Justin Walker told the Senate Judiciary Committee at his nomination hearing that his experience as a University of Louisville law professor and his private practice work qualifies him for a lifetime district court appointment.
“My experience exploring criminal procedure, evidence, civil procedure, constitutional law has prepared me to analyze the kind of complex legal questions that judges deal with, especially the majority of what they do, which is motion work,” Walker said.
He came under pressure from a top Democrat at the hearing after the American Bar Association said he wasn’t qualified to serve as a federal judge due to a lack of practical legal experience.
Paul Moxley of the ABA’s Standing Committee on the Federal Judiciary said in a July 30 letter to Judiciary Committee leaders that Walker might make a fine judge someday, but not now.
“The standing committee believes that Mr. Walker does not presently have the requisite trial or litigation experience or its equivalent,” Moxley said in explaining the “Not Qualified” rating.
“The judicial system, the public, the trial bar, and the nominee are not well served by appointing to the bench a lawyer who lacks adequate experience,” the letter said.
Democrats have raised the issue of judicial ratings for other Trump nominees as well as those lacking robust judicial experience. But their objections have not derailed the aggressive push by the president and the Republican-led Senate to push through a record number of his appointments to all levels of the judiciary in a bid to remake the courts with conservatives.
A Harvard Law graduate and a former Gibson Dunn & Crutcher associate, Walker clerked for Kavanaugh when he was on the U.S. Court of Appeals for the District of Columbia Circuit and for former Supreme Court Justice Anthony Kennedy.

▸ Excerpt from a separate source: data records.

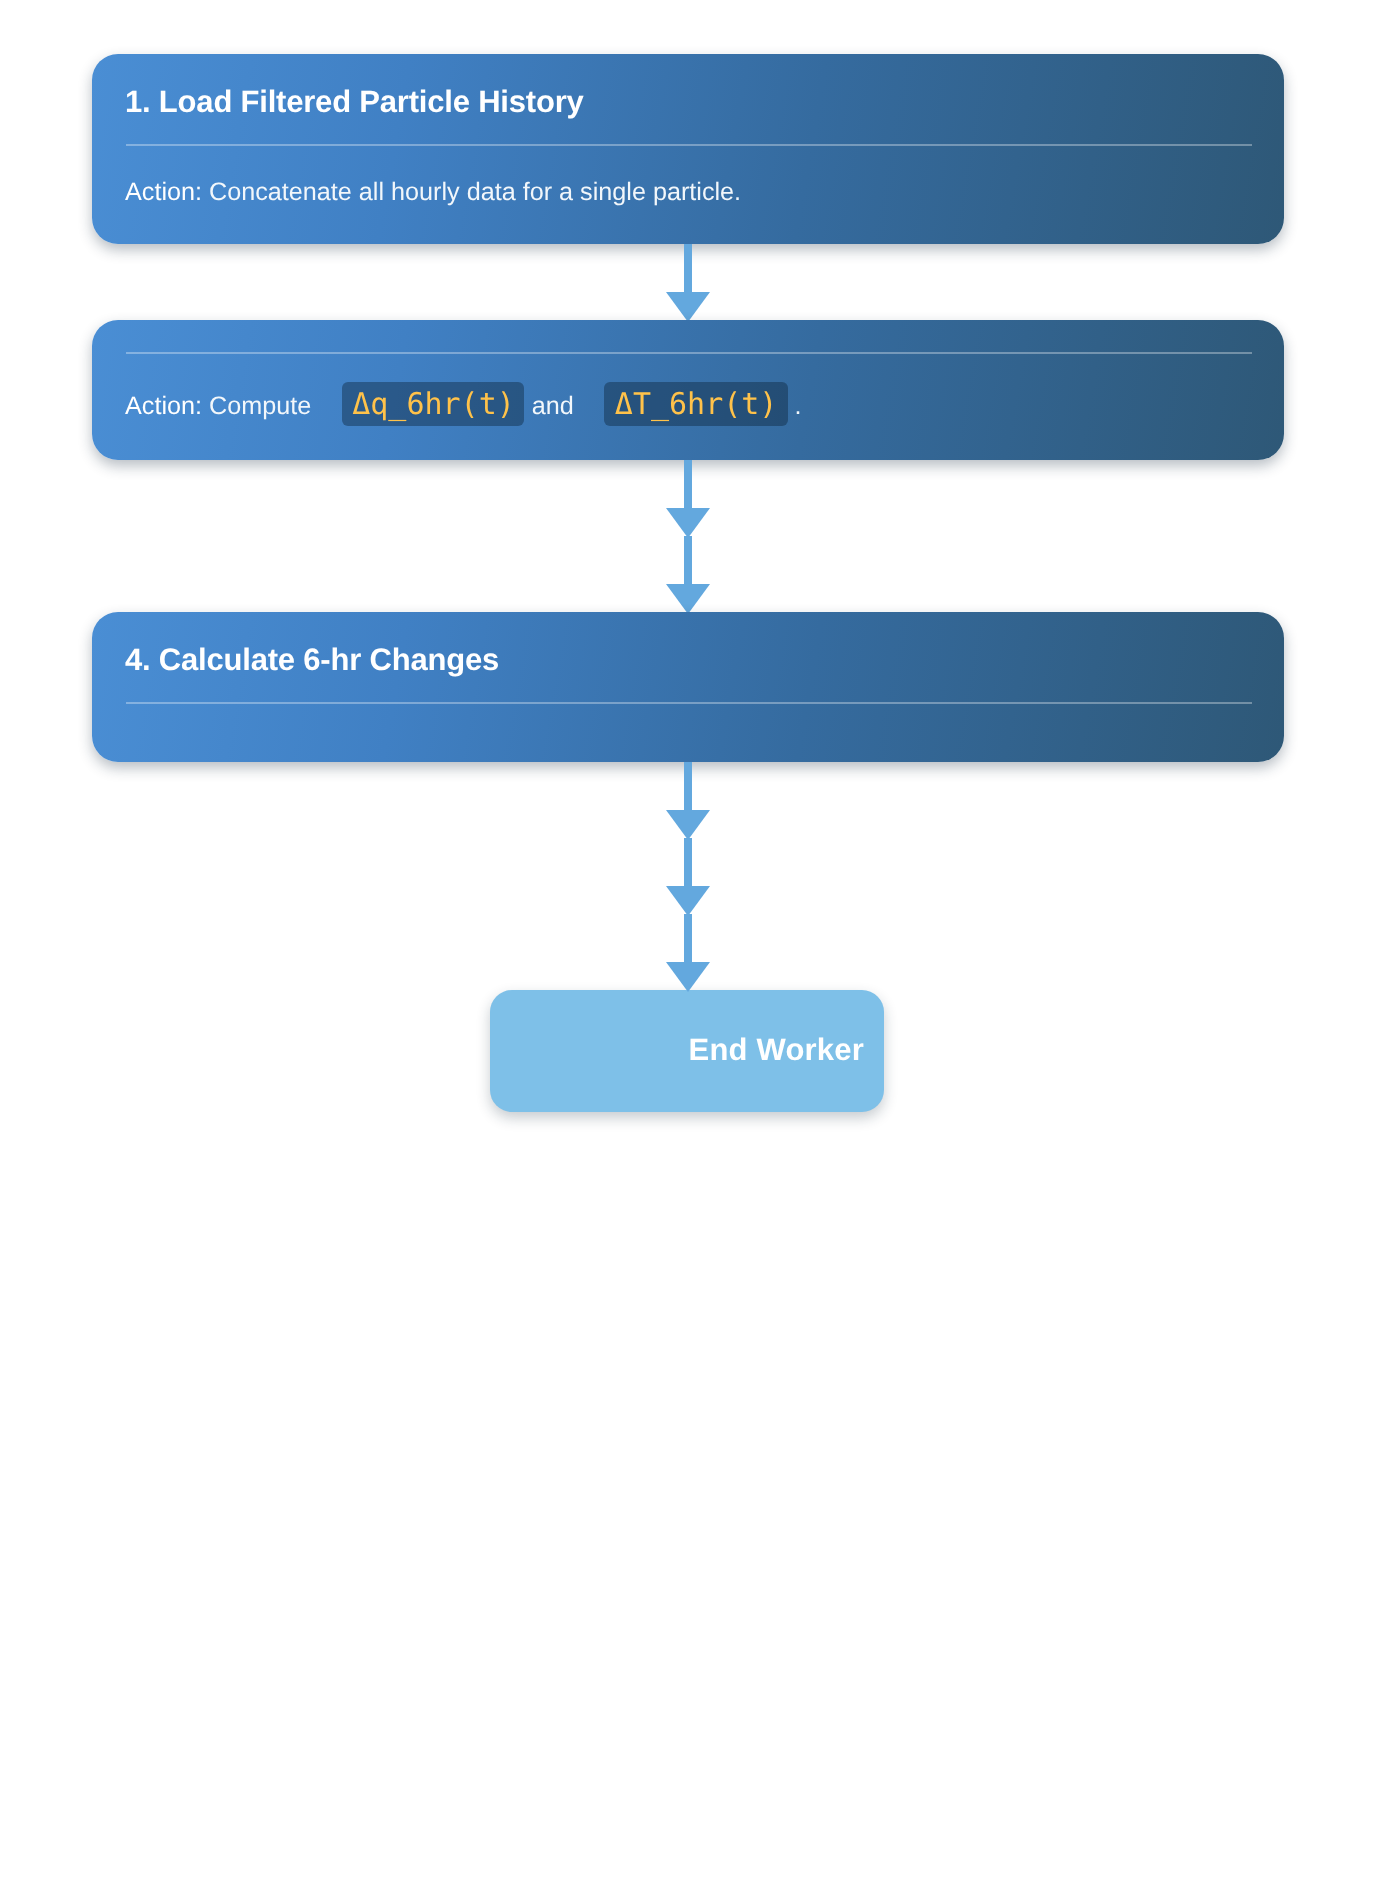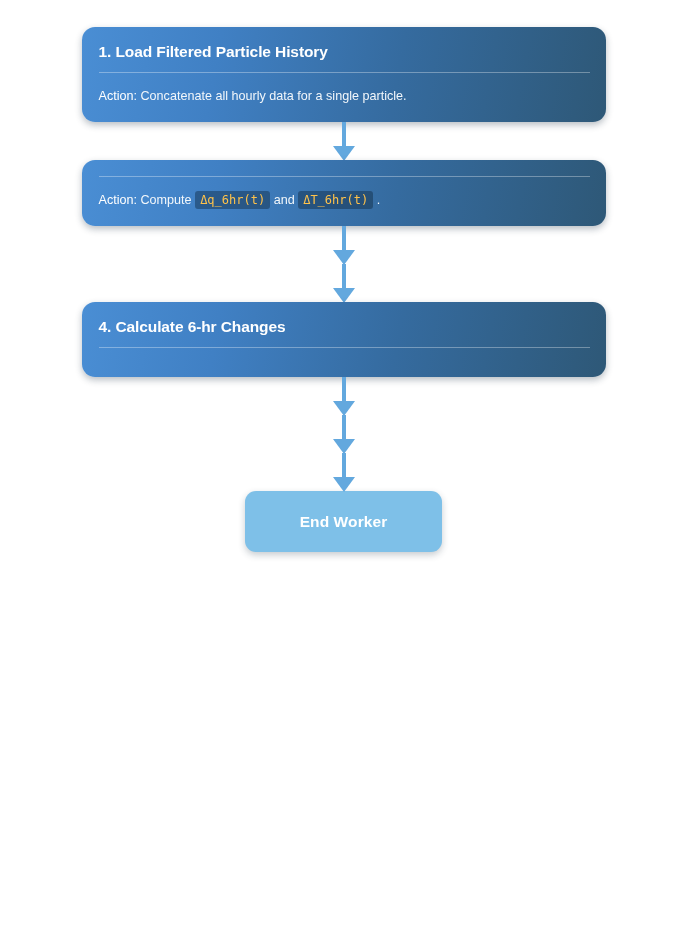--- a/index.html
+++ b/index.html
@@ -28,7 +28,7 @@
   
   .step {
     position: relative;
-    width: 524px;
+    width: 596px;
     box-sizing: border-box;
     border-radius: 13px;
     padding: 16px 16px 16px 17px;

At 37, Walker would be one of the youngest Donald Trump judicial appointees, if he’s confirmed to a seat on the U.S. District Court for the Western District of Kentucky, a trial court. He’s also a member of the Federalist Society, a conservative group that has been instrumental in Trump judicial picks.
Although endorsed at the hearing by Majority Leader Mitch McConnell (R-Ky.) as an “outstanding” and qualified nominee, Walker was questioned closely by Sen. Dianne Feinstein of California, the top Democrat on the judiciary panel.
She zeroed in on his lack of trial experience in criminal cases, or taking depositions. She commended him for his academic credentials and achievements, but said being a judge is “different work.”
Walker pointed Feinstein to letters from 200 litigators, former students, and others who vouched for his experience and temperament to be a judge.
Judiciary Chairman Lindsey Graham noted the ABA rating at the hearing, and said he “respects the ABA a lot” and listens to what it says. But he pondered “What’s enough experience?” before letting Walker testify.
ABA ratings are purportedly non-partisan, but conservatives have claimed in the Trump era, especially, that they’re biased against them. The standing committee is an independent arm of the membership association.
The committee also heard testimony from Lee Rudofsky, the senior director of Walmart’s anti-corruption compliance team, who’s nominated to the U.S. District Court for the Eastern District of Arkansas.
Rudofsky has also worked on the legal teams of several prominent Republican political campaigns, including Mitt Romney’s 2012 presidential bid, and is a former Kirkland & Ellis associate.
R. Austin Huffaker, nominated to the Middle District of Alabama, also testified. He’s a shareholder at Rushton, Stakely, Johnston & Garrett, a law firm in Montgomery, Alabama. He has also served as commissioner for the Alabama Securities Commission since 2016.